I would rather tackle the source of this "comeback"

On the face of it, it looks to me that your process needs some basic changes. Do not mark a ticket as resolved unless:

  • QA tests it and gives it their approval.

  • Stakeholders ('whoever') test it and give it their approval.

Tools for unit testing, automated testing and Continuous Integration (CI) are readily available in all the major coding platforms. Evaluate using these as well.

Any effort on these lines will be far more valuable than major effort in measuring the results of process deficiencies.

1

Got a similar problem and got curious about how to obtain it.

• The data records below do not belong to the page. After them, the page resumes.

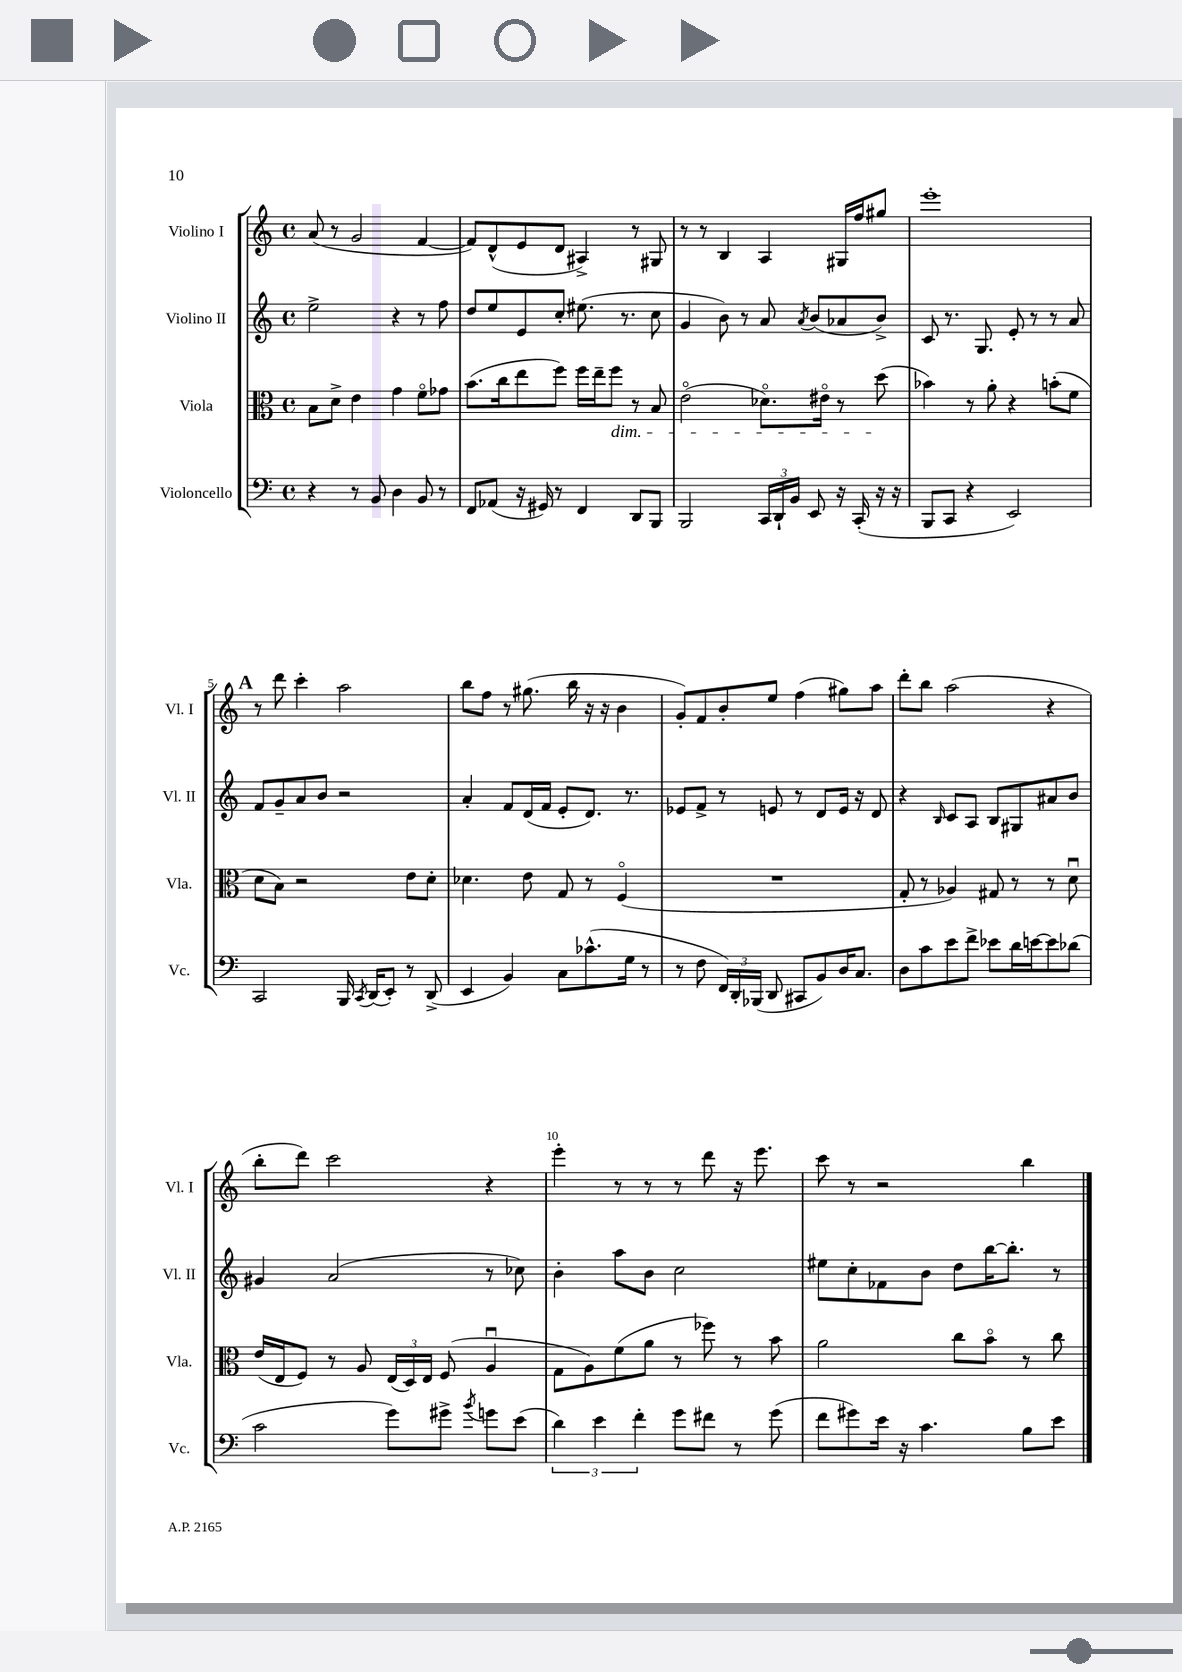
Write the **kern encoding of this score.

**kern	**kern	**kern	**kern
*part4	*part3	*part2	*part1
*staff4	*staff3	*staff2	*staff1
*I"Violoncello	*I"Viola	*I"Violino II	*I"Violino I
*I'Vc.	*I'Vla.	*I'Vl. II	*I'Vl. I
*clefF4	*clefC3	*clefG2	*clefG2
*k[]	*k[]	*k[]	*k[]
*M4/4	*M4/4	*M4/4	*M4/4
*met(c)	*met(c)	*met(c)	*met(c)
=1	=1	=1	=1
4r	8B\L	2ee^\	(8a/
.	8d^\J	.	8r
8r	4e\	.	2g/
8BB/	.	.	.
4D\	4g\	4r	.
8BB/	8f\L	8r	[4f/
8r	8g-X\J	8ff\	.
=2	=2	=2	=2
8FF/L	(8.b\L	8dd/L	8f/L])
(8AA-X/J	.	8ee/	(8d^^/
.	16cc\k	.	.
16r	8ee\	8e/	8e/
16GG#X/)	.	.	.
8r	8ff\J)	8cc'/J	8d/J
4FF/	16ff\LL	(8.ee#X\	4A#X^/)
.	16ee~\J	.	.
!	!LO:TX:b:i:t=dim.	!	!
.	8ff\J	.	.
.	.	8.r	.
8DD/L	8r	.	8r
8BBB/J	8B/	8cc\	8G#X/
=3	=3	=3	=3
2BBB/	(2e\	4g/	8r
.	.	.	8r
.	.	8b\)	4B/
.	.	8r	.
24CC/LL	8.d-X\L)	8a/	4A/
24DD`/	.	.	.
24BB/JJ	.	.	.
.	.	8qa/	.
8EE/	.	(8b/L	.
.	16e#X\Jk	.	.
16r	8r	8a-X/	16G#X/LL
(16CC'/	.	.	16ff/J
16r	(8dd\	8b^/J)	8gg#X/J
16r	.	.	.
=4	=4	=4	=4
8BBB/L	4b-X\)	8c/	1eee'
8CC/J	.	8.r	.
4r	8r	.	.
.	.	8.G/	.
.	8a'\	.	.
2EE/)	4r	8e'/	.
.	.	8r	.
.	(8bn'\L	8r	.
.	8f\J	8a/	.
!!LO:LB:g=z
!!LO:REH:place=s1:t=A
=5	=5	=5	=5
2CC/	8d\L	8f/L	8r
.	8B\J)	8g~/	8ddd\
.	2r	8a/	4ccc'\
.	.	8b/J	.
16BBB/	.	2r	2aa\
8qCC/	.	.	.
(16DD/KL	.	.	.
8EE'/J)	.	.	.
8r	8e\L	.	.
(8DD^/	8d'\J	.	.
=6	=6	=6	=6
4EE/	4.d-X\	4a'/	8bb\L
.	.	.	8ff\J
4BB/)	.	8f/L	8r
.	8e\	(16d/L	(8.gg#X\
.	.	16f/JJ	.
8C\L	8G/	8e'/L	.
.	.	.	16bb\
(8.c-X^^\	8r	8.d/J)	16r
.	.	.	16r
.	(4F/	.	4b\
16G\Jk	.	8.r	.
8r	.	.	.
=7	=7	=7	=7
8r	1r	8e-X/L	8g'/L)
8F\	.	8f^/J	8f/
24FF/LL)	.	8r	8b'/
24DD'/	.	.	.
(24BBB-X/JJ	.	.	.
8DD/	.	8en/	8ee/J
8CC#X/L	.	8r	(4ff\
8BB/)	.	8d/L	.
16D/K	.	16e/Jk	8gg#X\L)
8.C/J	.	16r	.
.	.	8d/	8aa\J
=8	=8	=8	=8
8D\L	8G'/	4r	8ddd'\L
8c\	8r	.	8bb\J
.	.	16qqB/	.
8e\	4A-X/)	8c/L	(2aa\
8f^\J	.	8A/J	.
8e-X\L	8G#X/	8B/L	.
16d\L	8r	8G#X/	.
[16en\J	.	.	.
8e\]	8r	8a#X/	4r
(8d-X\J	8du\	8b/J	.
!!LO:LB:g=z
=9	=9	=9	=9
2c\	(16e/LL	4g#X/	8bb'\L
.	16E/J	.	.
.	8F/J)	.	8ddd\J)
.	8r	(2a/	2ccc\
.	8A/	.	.
8g\L)	(24E/LL	.	.
.	24D/)	.	.
.	24E/JJ	.	.
8g#X^\J	(8F/	.	.
8qb/	.	.	.
8gn\L	4Au/	8r	4r
(8e\J	.	8cc-X\)	.
=10	=10	=10	=10
6d\)	8G\L	4b'\	4eee'\
.	8A\)	.	.
6e\	.	.	.
.	(8f\	8aa\L	8r
6f'\	.	.	.
.	8a\J	8b\J	8r
8g\L	8r	2cc\	8r
8f#X\J	8ff-X\)	.	8ddd\
8r	8r	.	16r
.	.	.	8.eee\
(8g\	8b\	.	.
=11	=11	=11	=11
8f\L	2a\	8ee#X\L	8ccc\
8g#X\)	.	8cc'\	8r
16e\Jk	.	8f-X\	2r
16r	.	.	.
4.c\	.	8b\J	.
.	8cc\L	8dd\L	.
.	8b\J	[16bb\K	.
.	.	8.bb'\J]	.
8B\L	8r	.	4bb\
8e\J	8cc\	8r	.
==	==	==	==
*-	*-	*-	*-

API Example: https://yourJiraServer.com/jira02/rest/api/2/search?jql=key=JIRA-01&expand=changelog

It'll return a JSON with something like...

              "items":[  
                 {  
                    "field":"status",
                    "fieldtype":"jira",
                    "from":"3",
                    "fromString":"Closed",
                    "to":"10010",
                    "toString":"Reopen"

... and you can count the amount of occurences of "toString":"Reopen" (or any other state you're interested on).

0

Use a SQL Query

An answer on Stack Overflow addresses how to query for re-opened issues. I won’t vouch for this particular example, but it certainly shows that reopened tickets can be found through a SQL query. Consider the following example:

tickets = project_name AND status WAS Reopened

Note that I haven’t tested this solution myself because I don’t have a relevant data set, but it (or something similar) should yield the results you’re looking for.

See Also

Address Underlying Process Issues

However, to expand on @Ashok’s points from his answer, tracking re-opened tickets is an agile implementation smell that indicates one or more of the following:

  1. The lack of a truly cross-functional team.
  2. A lack of continous integration.
  3. A lack of adequate regression testing.
  4. A failure to treat change as new work.
  5. Functional siloes, where testing is divorced from development.
  6. A culture of blame, where “you fixed it wrong” is a more important message than “let’s collaborate on fixing it right.”
  7. A development process that isn’t truly iterative.
  8. A missing or inadequate Definition of Done.

Unless you address the underlying process problems, tracking re-opened tickets as a first-class metric hides the organizational dysfunction, and continues to place unwarranted responsibility on the developers without sufficient collaboration with testers and stakeholders.

Agile implementations are a team sport. Testers and stakeholders are most definitely part of the team, and must actively participate in the process rather than just passing judgement on the results at the end.